Factors that determine Adult Immunization
Each country has its own guidelines regarding immunization in adults. An adult's need for immunization is very specific and are determined by certain factors. They include -
• Health condition
• Previous immunization
• Nature of job
• Areas / locations where travel is to be undertaken
Diseases and Adult immunization
• Tetanus, Diphtheria and Whooping cough - Tetanus is a condition that causes painful tightening of muscles, including “lock jaw” where a person is unable to open the mouth, swallow or breathe. It is caused by a bacterial infection that is transmitted through cuts or wounds. Diphtheria is a respiratory infection caused by bacteria. Whooping cough, or pertussis, is an extremely contagious respiratory tract infection. Living with whooping cough can be traumatic as it involves periods of fitful coughing, difficulty in breathing, choking and difficulty in doing everyday chores. The condition can be quite severe for both babies and adults. These infections can be prevented by administering the vaccine Tdap to any adult who has not ever been administered vaccines for these conditions earlier. The CDC recommends the Tdap vaccine once in individuals who have not received the vaccine beyond the age of 11 years with a Td booster every 10 years.
• Seasonal Influenza - Influenza is a respiratory viral infection characterized by chills, runny nose, headache, body pain, fatigue and fever. It is mostly seasonal and can cause complications especially in the elderly. It can be prevented by a vaccine for all adults against the flu virus. The vaccine has to be repeated every year. There are different types of flu vaccine; your health care provider will decide on the correct one that you should take.
• Shingles - Shingles is an infection characterized by skin rashes, headaches, chills, and fever and is brought about by the same virus which causes chicken pox,, varicella zoster. Shingles can cause loss of eye sight if the virus attacks the eye. A vaccine for shingles, ‘Zoster’, may be administered to all adults, 60 years and older.

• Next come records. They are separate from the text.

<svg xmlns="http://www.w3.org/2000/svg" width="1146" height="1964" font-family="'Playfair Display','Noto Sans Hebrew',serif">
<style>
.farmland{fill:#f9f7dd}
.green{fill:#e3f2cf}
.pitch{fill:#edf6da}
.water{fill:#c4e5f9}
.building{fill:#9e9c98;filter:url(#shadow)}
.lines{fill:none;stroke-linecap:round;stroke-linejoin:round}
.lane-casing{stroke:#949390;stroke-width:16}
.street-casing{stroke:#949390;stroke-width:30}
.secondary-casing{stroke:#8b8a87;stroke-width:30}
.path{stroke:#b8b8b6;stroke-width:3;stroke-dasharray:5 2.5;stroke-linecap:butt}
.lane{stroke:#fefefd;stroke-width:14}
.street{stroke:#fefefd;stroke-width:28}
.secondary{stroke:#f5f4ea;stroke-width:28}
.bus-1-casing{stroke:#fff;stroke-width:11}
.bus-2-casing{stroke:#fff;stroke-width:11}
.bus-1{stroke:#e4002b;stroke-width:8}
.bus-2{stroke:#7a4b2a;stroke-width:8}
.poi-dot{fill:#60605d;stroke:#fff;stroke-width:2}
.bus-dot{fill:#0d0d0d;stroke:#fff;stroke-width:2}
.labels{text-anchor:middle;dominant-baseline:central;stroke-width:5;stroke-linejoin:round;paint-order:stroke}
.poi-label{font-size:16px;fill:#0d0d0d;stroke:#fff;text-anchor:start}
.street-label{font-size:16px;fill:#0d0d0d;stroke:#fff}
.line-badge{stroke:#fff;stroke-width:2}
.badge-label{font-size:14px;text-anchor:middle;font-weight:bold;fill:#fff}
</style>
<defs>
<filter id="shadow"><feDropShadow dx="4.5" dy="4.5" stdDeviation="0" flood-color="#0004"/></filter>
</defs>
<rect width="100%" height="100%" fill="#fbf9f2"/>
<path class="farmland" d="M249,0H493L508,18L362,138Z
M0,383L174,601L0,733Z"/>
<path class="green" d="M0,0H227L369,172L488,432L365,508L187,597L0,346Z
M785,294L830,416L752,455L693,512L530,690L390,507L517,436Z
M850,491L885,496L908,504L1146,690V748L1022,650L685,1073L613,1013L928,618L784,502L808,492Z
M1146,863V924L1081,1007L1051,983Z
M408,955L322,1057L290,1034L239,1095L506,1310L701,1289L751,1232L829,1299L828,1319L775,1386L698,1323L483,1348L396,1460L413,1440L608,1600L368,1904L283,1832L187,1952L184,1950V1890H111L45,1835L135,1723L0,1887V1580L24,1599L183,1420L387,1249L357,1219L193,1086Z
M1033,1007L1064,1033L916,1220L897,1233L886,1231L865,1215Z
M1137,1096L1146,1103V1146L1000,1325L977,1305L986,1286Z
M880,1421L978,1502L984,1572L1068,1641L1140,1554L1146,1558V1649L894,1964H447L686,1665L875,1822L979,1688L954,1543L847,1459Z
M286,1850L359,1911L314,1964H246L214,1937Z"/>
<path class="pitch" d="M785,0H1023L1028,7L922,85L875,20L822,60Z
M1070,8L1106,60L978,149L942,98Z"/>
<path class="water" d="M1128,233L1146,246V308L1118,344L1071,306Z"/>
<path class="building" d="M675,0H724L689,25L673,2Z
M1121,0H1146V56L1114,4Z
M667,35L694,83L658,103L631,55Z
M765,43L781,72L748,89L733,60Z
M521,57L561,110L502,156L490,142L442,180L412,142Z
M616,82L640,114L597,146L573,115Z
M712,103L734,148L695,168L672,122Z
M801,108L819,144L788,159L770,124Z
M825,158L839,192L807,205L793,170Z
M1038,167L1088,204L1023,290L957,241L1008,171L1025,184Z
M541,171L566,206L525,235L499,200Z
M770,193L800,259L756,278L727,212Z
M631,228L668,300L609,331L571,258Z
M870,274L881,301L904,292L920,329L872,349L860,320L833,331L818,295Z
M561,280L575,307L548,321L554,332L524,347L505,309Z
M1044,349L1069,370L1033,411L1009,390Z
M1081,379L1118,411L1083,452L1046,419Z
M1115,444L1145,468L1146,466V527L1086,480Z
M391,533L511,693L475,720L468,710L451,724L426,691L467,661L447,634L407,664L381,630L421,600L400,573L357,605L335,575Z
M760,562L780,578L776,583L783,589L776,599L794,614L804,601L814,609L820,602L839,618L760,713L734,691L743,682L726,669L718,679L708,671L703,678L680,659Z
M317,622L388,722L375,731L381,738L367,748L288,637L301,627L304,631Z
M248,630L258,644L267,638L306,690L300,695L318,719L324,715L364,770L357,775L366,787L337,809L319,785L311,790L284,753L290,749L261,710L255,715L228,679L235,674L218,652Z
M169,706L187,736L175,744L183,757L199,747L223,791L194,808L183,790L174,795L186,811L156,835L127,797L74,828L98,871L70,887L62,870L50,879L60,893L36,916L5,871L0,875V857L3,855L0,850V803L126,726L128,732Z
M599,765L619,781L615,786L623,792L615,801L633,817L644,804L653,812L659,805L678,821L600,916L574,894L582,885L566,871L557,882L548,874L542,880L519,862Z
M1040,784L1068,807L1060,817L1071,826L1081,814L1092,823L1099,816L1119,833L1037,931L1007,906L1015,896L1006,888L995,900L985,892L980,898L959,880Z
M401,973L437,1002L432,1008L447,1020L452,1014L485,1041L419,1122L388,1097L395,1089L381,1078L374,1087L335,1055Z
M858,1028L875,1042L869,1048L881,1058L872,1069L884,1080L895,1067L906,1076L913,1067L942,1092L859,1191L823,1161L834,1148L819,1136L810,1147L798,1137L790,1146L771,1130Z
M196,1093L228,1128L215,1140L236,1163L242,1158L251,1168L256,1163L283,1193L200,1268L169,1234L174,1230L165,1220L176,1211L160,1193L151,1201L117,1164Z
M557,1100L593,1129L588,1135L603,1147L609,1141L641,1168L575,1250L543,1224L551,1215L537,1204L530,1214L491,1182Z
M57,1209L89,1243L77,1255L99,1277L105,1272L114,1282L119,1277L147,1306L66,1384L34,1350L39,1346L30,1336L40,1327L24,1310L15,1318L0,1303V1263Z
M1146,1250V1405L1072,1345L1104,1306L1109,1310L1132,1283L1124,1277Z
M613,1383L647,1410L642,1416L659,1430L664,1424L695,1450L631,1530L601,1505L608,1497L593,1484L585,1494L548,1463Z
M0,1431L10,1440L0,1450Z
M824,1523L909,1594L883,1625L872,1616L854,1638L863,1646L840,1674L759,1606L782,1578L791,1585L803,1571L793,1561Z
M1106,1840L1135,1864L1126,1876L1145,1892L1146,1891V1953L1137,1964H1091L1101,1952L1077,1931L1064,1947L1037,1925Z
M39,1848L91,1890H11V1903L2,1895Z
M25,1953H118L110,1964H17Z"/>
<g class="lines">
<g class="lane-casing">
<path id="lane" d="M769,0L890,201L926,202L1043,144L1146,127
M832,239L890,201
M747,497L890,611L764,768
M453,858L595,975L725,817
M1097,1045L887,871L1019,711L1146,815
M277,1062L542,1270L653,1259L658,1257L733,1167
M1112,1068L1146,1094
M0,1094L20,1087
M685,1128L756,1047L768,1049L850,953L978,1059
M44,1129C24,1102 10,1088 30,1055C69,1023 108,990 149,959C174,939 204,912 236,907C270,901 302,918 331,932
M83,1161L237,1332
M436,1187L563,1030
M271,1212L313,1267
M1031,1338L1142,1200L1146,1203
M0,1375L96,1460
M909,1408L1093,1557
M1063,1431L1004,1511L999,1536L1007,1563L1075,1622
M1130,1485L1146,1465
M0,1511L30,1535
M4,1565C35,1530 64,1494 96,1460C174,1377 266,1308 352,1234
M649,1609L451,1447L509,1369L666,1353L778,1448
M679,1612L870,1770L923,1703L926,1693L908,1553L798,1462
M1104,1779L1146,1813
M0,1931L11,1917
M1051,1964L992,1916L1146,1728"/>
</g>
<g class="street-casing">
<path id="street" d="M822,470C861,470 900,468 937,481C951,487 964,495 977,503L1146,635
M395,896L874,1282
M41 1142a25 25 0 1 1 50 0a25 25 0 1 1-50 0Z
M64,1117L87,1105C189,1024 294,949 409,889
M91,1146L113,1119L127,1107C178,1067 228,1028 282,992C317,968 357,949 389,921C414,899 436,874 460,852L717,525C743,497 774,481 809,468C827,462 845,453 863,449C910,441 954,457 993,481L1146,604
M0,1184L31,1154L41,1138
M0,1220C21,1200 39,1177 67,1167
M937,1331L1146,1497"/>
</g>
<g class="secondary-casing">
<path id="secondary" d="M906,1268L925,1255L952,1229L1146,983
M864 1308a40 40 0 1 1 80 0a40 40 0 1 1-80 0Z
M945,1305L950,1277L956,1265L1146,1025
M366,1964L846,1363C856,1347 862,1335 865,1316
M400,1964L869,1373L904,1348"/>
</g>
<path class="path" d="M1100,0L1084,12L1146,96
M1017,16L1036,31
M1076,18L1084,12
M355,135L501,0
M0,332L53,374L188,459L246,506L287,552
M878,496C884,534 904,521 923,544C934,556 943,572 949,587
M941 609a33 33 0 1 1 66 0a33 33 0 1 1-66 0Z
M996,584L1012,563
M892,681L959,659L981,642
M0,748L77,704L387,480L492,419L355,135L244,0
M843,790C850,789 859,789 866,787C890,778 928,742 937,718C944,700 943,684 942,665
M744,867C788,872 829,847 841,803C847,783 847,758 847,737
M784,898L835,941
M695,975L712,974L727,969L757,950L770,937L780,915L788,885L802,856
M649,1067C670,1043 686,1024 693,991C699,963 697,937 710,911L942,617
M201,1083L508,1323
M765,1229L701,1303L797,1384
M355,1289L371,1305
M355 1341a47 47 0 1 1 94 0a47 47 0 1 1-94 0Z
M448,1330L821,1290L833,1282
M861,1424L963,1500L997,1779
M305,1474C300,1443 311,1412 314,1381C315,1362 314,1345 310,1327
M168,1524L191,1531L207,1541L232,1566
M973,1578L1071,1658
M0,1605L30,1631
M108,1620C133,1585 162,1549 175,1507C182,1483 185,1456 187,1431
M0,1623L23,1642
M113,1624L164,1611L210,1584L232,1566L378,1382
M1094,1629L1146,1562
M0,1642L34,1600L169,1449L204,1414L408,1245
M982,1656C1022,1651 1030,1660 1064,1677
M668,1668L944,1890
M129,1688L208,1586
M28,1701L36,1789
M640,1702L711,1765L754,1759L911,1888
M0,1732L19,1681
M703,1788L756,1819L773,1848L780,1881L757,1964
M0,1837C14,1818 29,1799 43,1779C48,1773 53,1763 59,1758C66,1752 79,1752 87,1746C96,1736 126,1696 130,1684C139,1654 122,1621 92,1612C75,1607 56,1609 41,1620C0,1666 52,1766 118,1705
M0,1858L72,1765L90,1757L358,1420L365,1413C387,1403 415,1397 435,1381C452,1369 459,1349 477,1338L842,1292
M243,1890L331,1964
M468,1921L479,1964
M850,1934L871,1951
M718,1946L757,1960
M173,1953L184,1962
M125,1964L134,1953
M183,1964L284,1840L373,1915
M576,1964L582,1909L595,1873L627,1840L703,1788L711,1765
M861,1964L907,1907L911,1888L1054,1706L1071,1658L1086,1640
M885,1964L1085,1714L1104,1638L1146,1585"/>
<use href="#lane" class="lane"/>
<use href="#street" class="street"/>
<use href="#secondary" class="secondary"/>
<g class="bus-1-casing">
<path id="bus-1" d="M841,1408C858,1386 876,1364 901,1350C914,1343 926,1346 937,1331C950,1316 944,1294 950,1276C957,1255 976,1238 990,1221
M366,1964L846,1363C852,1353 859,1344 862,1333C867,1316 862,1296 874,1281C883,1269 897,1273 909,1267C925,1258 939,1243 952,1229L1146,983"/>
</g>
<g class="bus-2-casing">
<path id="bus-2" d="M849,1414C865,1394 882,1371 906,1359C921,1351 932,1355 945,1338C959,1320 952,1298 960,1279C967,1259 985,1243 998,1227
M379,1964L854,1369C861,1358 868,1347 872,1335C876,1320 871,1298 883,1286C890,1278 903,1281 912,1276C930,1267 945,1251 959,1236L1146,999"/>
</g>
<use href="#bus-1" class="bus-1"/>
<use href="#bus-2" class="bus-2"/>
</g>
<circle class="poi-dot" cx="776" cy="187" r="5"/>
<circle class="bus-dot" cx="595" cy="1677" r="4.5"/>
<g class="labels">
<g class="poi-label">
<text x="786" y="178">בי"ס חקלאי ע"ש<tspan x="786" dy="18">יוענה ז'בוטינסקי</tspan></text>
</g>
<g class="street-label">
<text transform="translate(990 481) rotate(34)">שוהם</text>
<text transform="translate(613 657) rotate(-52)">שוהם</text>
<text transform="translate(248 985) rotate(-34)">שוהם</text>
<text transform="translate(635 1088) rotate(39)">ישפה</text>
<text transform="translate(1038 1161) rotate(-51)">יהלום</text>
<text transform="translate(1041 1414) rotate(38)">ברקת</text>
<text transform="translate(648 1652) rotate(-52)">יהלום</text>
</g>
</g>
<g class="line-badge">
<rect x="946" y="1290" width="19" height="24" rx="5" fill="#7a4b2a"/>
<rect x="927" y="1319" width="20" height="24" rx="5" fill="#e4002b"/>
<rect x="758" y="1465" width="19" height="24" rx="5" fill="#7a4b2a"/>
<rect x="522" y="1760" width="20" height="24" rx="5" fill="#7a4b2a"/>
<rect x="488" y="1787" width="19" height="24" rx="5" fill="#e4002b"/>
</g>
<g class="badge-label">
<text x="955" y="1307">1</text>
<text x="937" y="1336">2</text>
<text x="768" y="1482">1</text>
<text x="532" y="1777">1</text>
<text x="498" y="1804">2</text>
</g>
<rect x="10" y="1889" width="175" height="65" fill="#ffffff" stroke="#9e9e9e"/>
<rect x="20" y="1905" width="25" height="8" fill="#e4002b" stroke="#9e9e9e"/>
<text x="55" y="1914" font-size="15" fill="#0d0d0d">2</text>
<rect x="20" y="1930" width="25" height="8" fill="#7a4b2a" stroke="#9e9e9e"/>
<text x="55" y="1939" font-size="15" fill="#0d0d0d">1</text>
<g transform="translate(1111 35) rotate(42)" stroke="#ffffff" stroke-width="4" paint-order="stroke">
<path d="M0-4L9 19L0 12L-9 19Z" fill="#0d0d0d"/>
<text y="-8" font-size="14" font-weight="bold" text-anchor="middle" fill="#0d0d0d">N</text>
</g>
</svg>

• Hepatitis A and B - Hepatitis is a condition involving inflammation of the liver. It is brought about by hepatitis A and B viruses. Hepatitis A is spread through food contamination while hepatitis B is acquired through contact with infected blood products, unsafe sex with infected partner(s), drug abuse and through breast –feeding mothers. The symptoms of hepatitis involves fever, fatigue, loss of appetite and nausea, abdominal discomfort, dark urine, and yellowing of the skin and eye. Adults may be protected against these viral hepatitis infections by being vaccinated against Hepatitis A and B viruses if they did not receive the vaccines as children.
• Pneumococcal disease - Pneumococcal infections are caused by certain bacteria. It may cause infections including pneumonia, sinus infections, ear infections, meningitis and sepsis. Adults who have lower immunity are more prone to these infections, which can be prevented through pneumococcal vaccinations.
• Meningococcal disease - Bacterial meningitis is an infection of the brain and spinal cord which can be prevented in adults through meningococcal vaccination. The vaccine may be administered to adults at high risk for the infection.
• Rubella - Rubella is a viral infection which is consequential to pregnant mothers and their children. It can be prevented with the help of the measles-mumps-rubella (MMR) vaccine. The vaccine is administered to adults who have not received it earlier as children. It should not be administered to pregnant women.
• HPV infections: The human papilloma virus causes cervical cancer in females and genital warts in both males and females. It is advised in three doses in women up to the age of 26 years and men up to the age of 21 years, and between the age of 22 to 26 years if they are at a high risk for the infection.
• Chicken pox vaccine: Chicken pox can cause a more severe infection in adults than in children. The chicken pox vaccine is administered in two doses to adults who have not received it earlier or who have not suffered from the infection during their childhood.
A consultation with a doctor will help a person decide on the vaccinations that is required for the individual. If you are at risk for a disease because of your occupation or if you are travelling to a region which is at an endemic risk for an infection you may need to talk to your doctor about it and get vaccinated accordingly.
As responsible adults, it is our responsibility to live a healthy life and to make sure that our family and loved ones are disease-free. Let us make it our duty to remind our near and dear ones, our colleagues and others in our community about the need to protect ourselves by getting vaccinated.